Ensure the Monitoring Device box corresponds to your headphones or headset.
Now you'll have both audio for your stream and for your ears.
How to set up OBS Studio for streaming to Twitch
Twitch has a number of requirements for video being broadcast to the platform. As a rule, here's what you will be aiming for.
- Max bitrate: 6,000 kbps
- Max resolution: 1080p
- Max frame rate: 60 FPS
- Rate control: CBR
- Keyframe interval: 2
Of course, this is all dependent on your PC hardware and your internet connection. If you don't have the spare bandwidth for 6,000 kbps, for example, then you can't use that bitrate. You'll need to lower that as required based on your connection.
Likewise, if you don't have a CPU (or GPU) that can encode a 1080p60 stream, you'll have to make sacrifices there, as well. It's important to remember that if you're just starting out you won't have transcoding on your Twitch account, either, so you might want to lower to 900p or 720p and a lower bitrate to ensure your viewers have a good time as well.
But how do you plug all of these settings into OBS? It's all done in the Settings menu under the Output and Video tabs.
On the video tab, you'll set up the output resolution and frame rate you want to send to Twitch.
- Base resolution: This should be set to 1920x1080.

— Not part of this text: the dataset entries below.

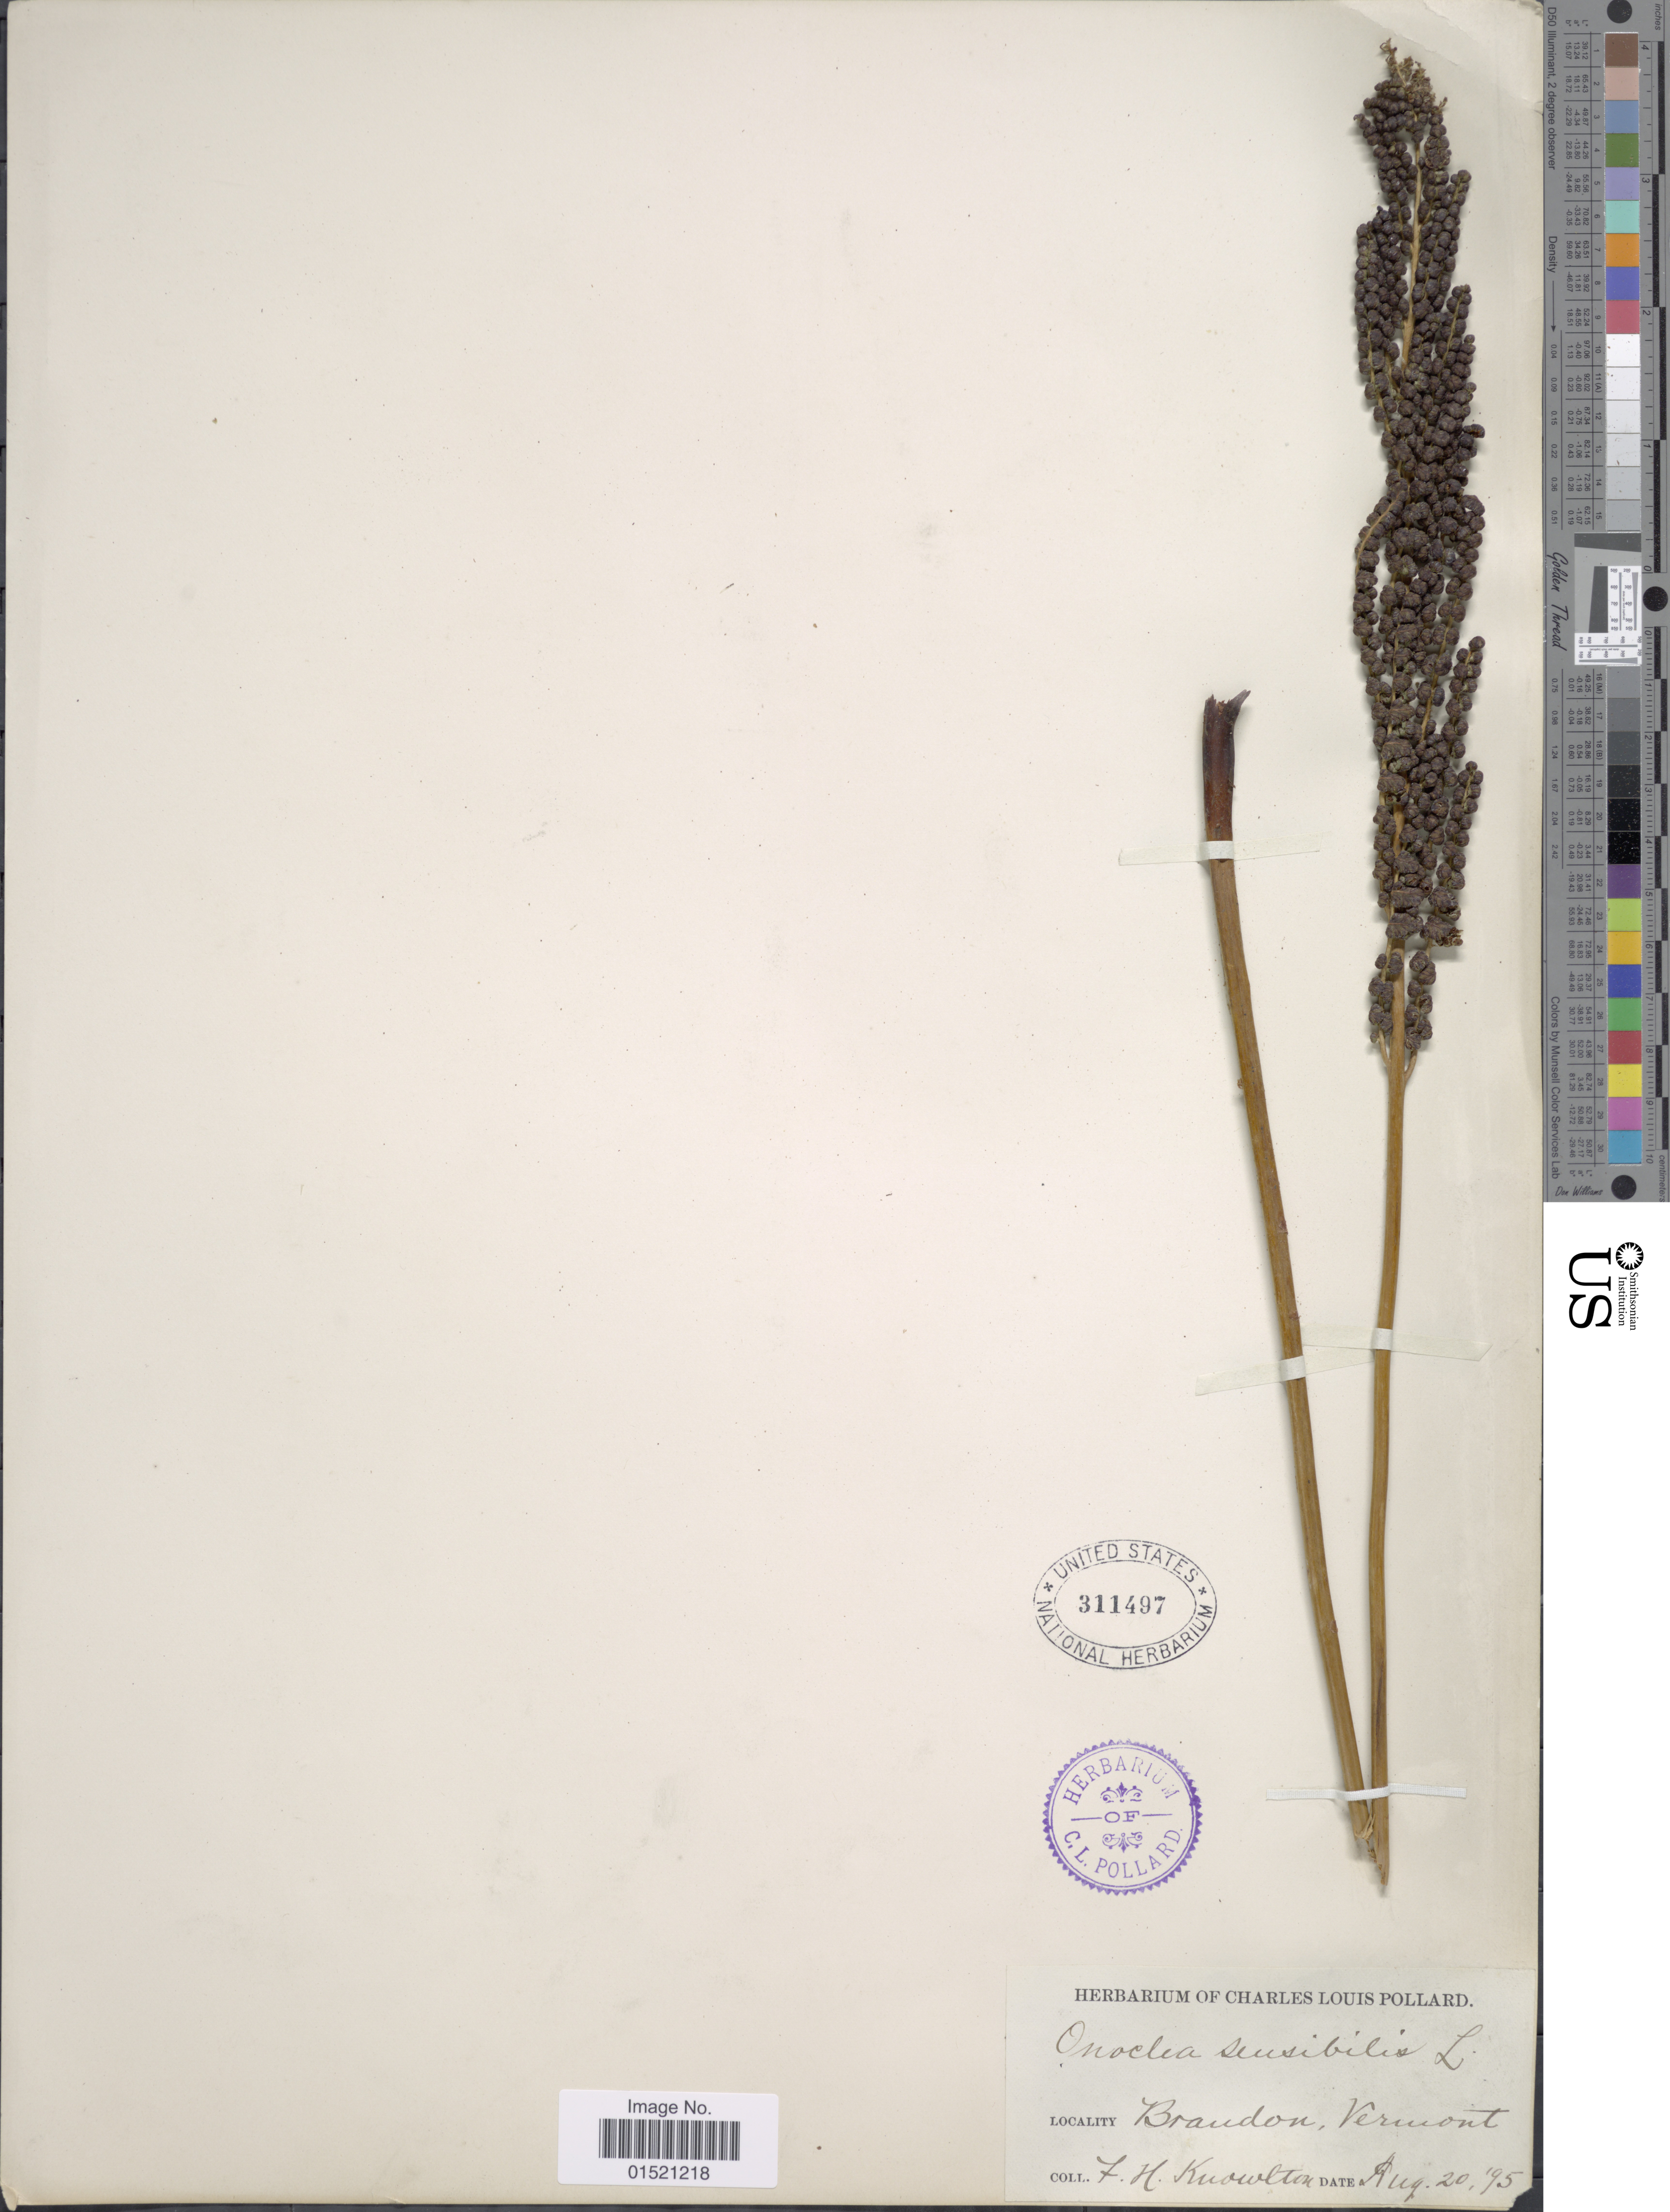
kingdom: Plantae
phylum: Tracheophyta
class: Polypodiopsida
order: Polypodiales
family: Onocleaceae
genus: Onoclea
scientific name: Onoclea sensibilis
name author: L.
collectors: F. H. Knowlton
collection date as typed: Transcribed d/m/y: 20/8/95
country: United States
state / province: Vermont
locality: Brandon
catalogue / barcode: US 311497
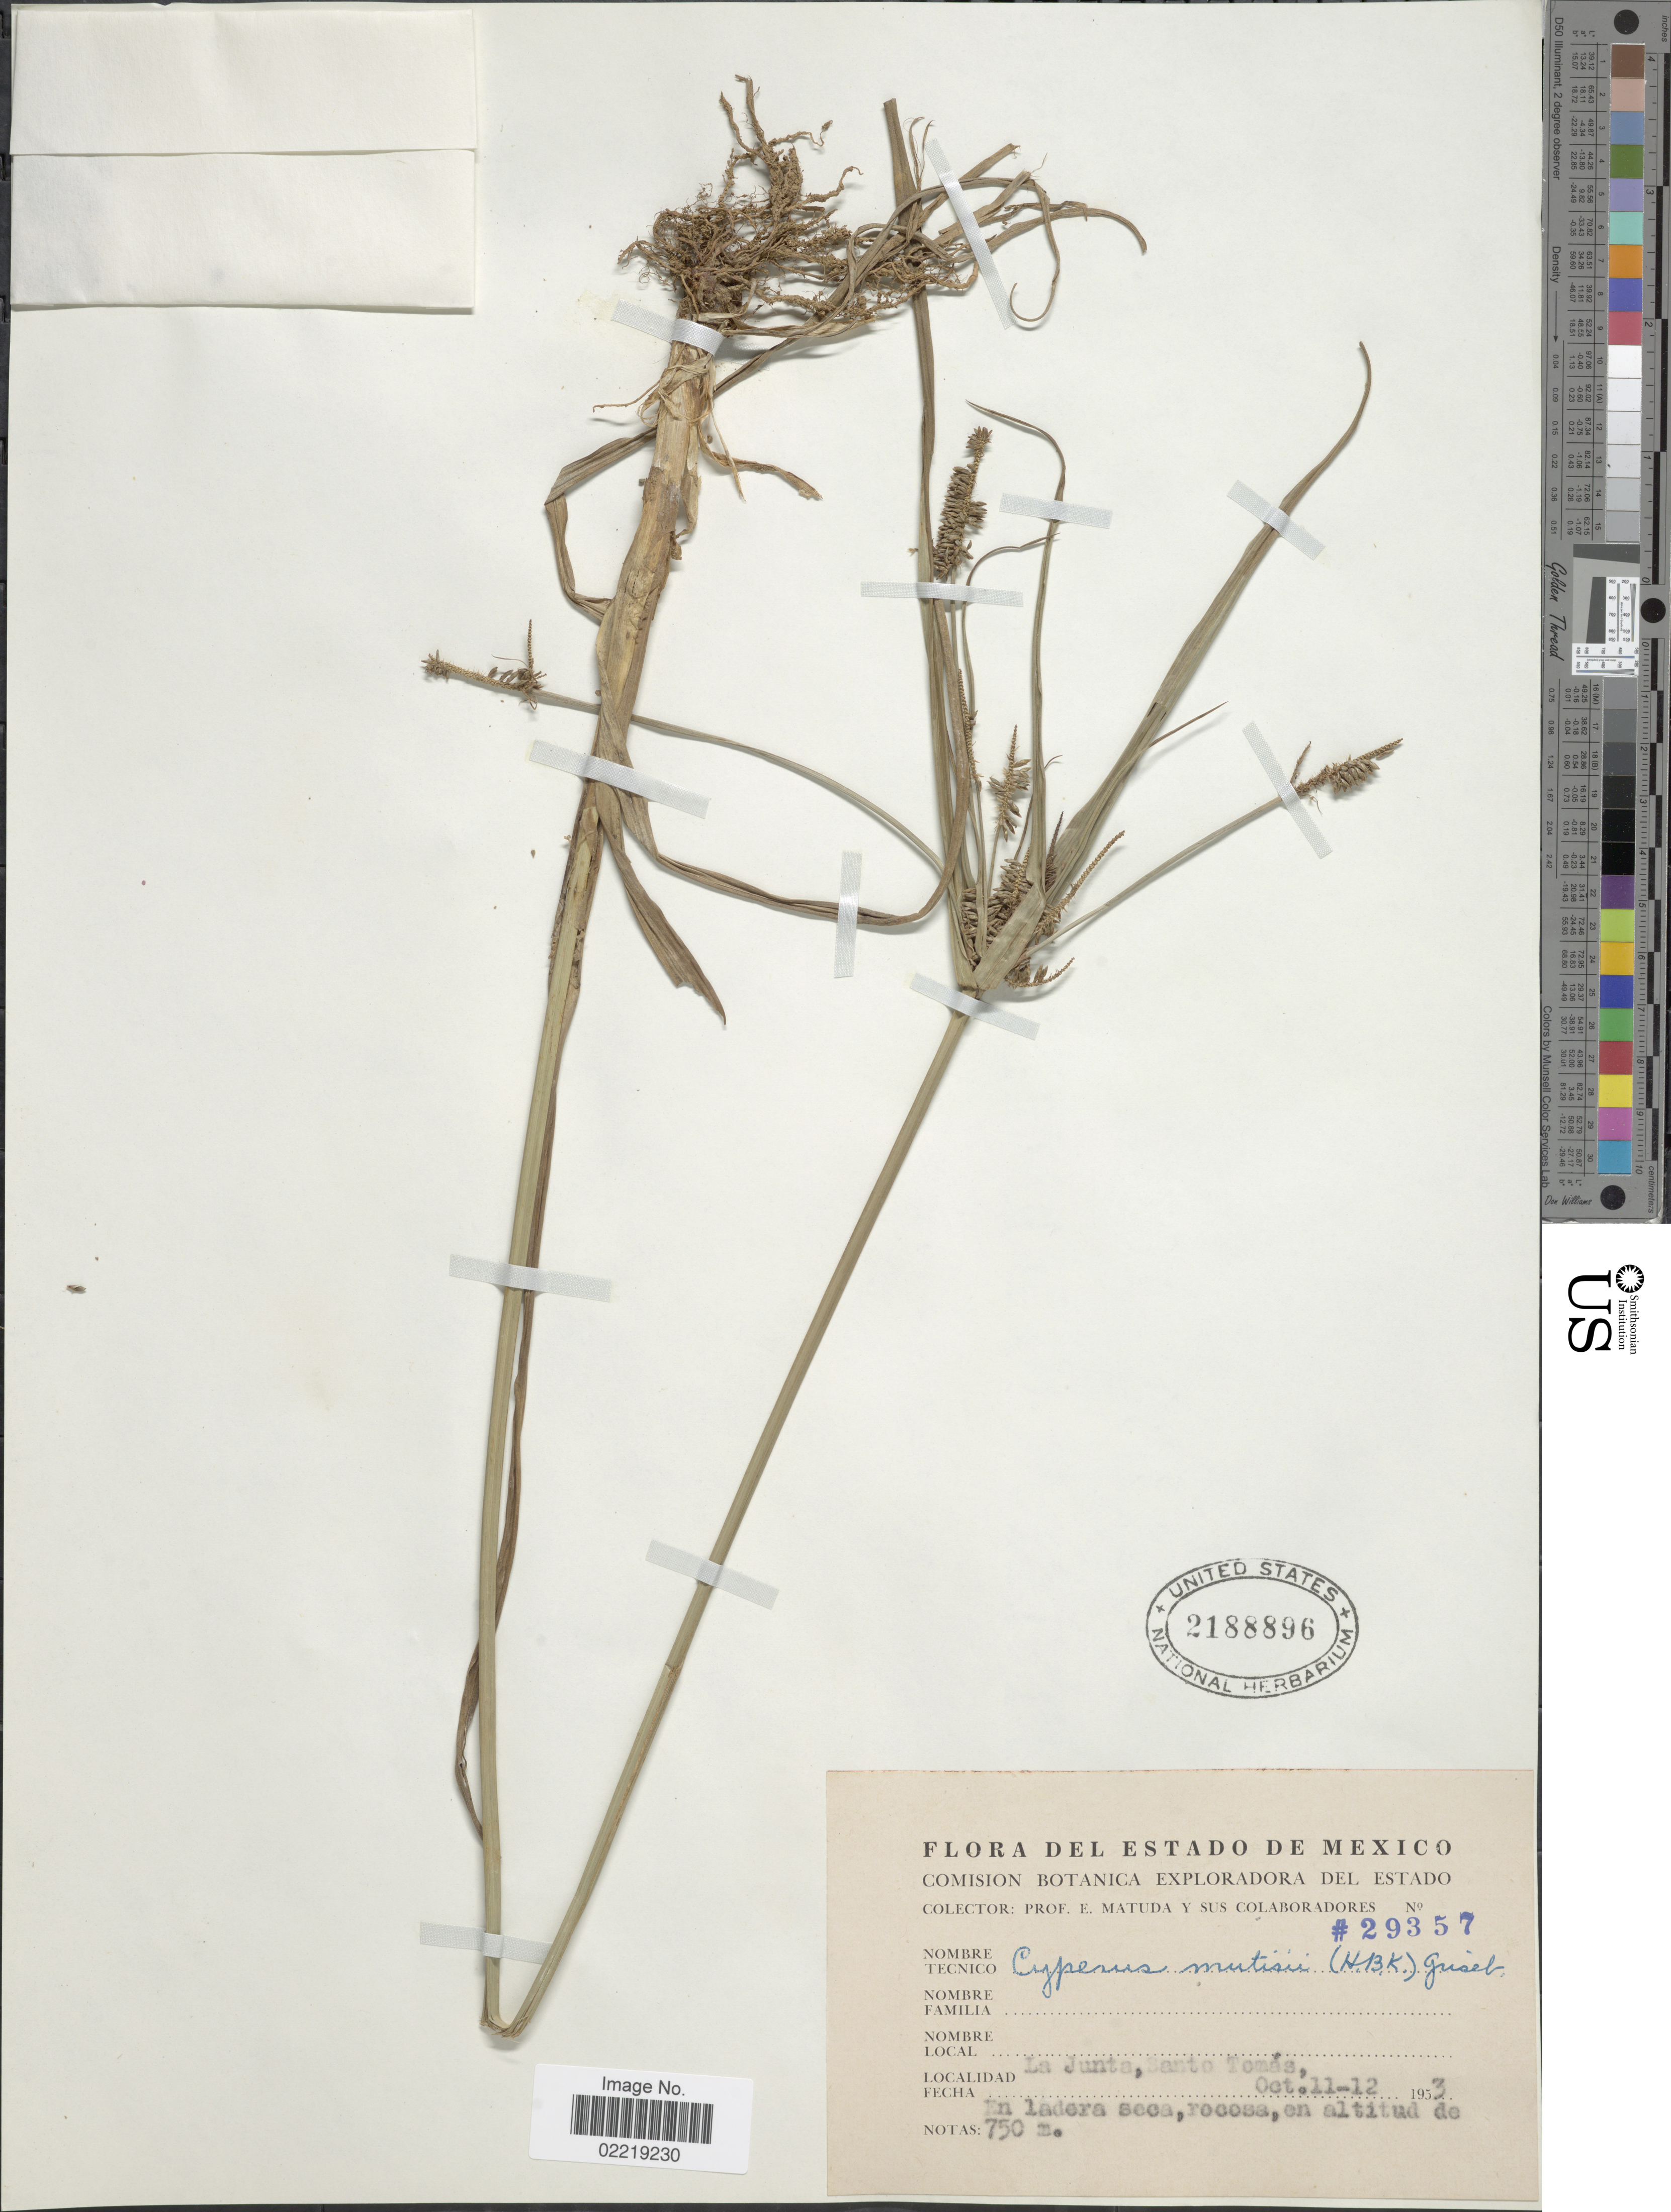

- Output resolution: This will be specific to your PC and internet connection. If you can handle 1080p, then set it to 1920x1080. If you want to drop down to 720 then select 1280x720. If you're looking for 900p in the middle you'll need to add this manually by typing 1600x900 in the box. Alternatively you can leave it the same as the base resolution and rescale the output resolution in the next section.
- Downscale filter: For gaming, leaving this on Bicubic 16 samples is fine.
- Common FPS values: Your desired output frame rate. If you're looking for 60 FPS select 60, if your PC and or connection isn't up to it, choose 30.
These settings will define the video output, but the quality will be defined in the Output tab.
This is where you'll set up the quality of the stream you'll be sending to Twitch. Again, much of this will depend on your PC specs and your internet connection, and there's likely to be a bit of trial and error involved.
The easy ones to set are the rate control and keyframes, as recommended by Twitch. Set the rate control dropdown to CBR which will ensure a constant bitrate regardless of outside influences. Then set the keyframe interval box to 2.
For bitrate, this is where the trial and error will come in. Part of this will depend on your PC, part on your internet connection. If you have a fairly modern PC with at least a quad-core CPU or you're using an NVIDIA GPU to encode, then 6,000 shouldn't be a problem. The easiest way to check is to set up your stream and then do a test recording locally and select Use stream encoder on the recording tab. You'll get an idea then if your PC can handle it.
If you're using CPU encoding, select x264 from the encoder dropdown box. If you want to use your NVIDIA GPU then select NVIDIA NVENC H.264. You can also stream using an AMD GPU, but the output won't be nearly as good as using an NVIDIA one. OBS Studio supports the latest NVENC encoder from NVIDIA built into the RTX graphics cards.
The rest of the settings will be down to your PC and what it can handle. However, if you're using CPU encoding then you don't need to set the speed to anything beyond medium for streaming to Twitch. At that point, you're using up way more system resources for no noticeable gain, especially since you're streaming Xbox games.
GPU encoding settings can also be tweaked depending on your card and what you think looks good. Quality settings are fairly self-explanatory; the only one to make sure you use for Twitch is setting your Max B-frames to 2.
There's an awful lot you can do with OBS Studio to make your PS5 streams look amazing, but this guide covers all the basics of getting set up to stream to Twitch. It's a shame that the PS5 seems to handle audio in a pretty odd fashion that requires a workaround, but nevertheless, there is at least an easy fix.
From here on out the only real limit is your imagination. Your hardware and internet connection are always going to be a factor, but aside from that, OBS Studio will let you get seriously creative.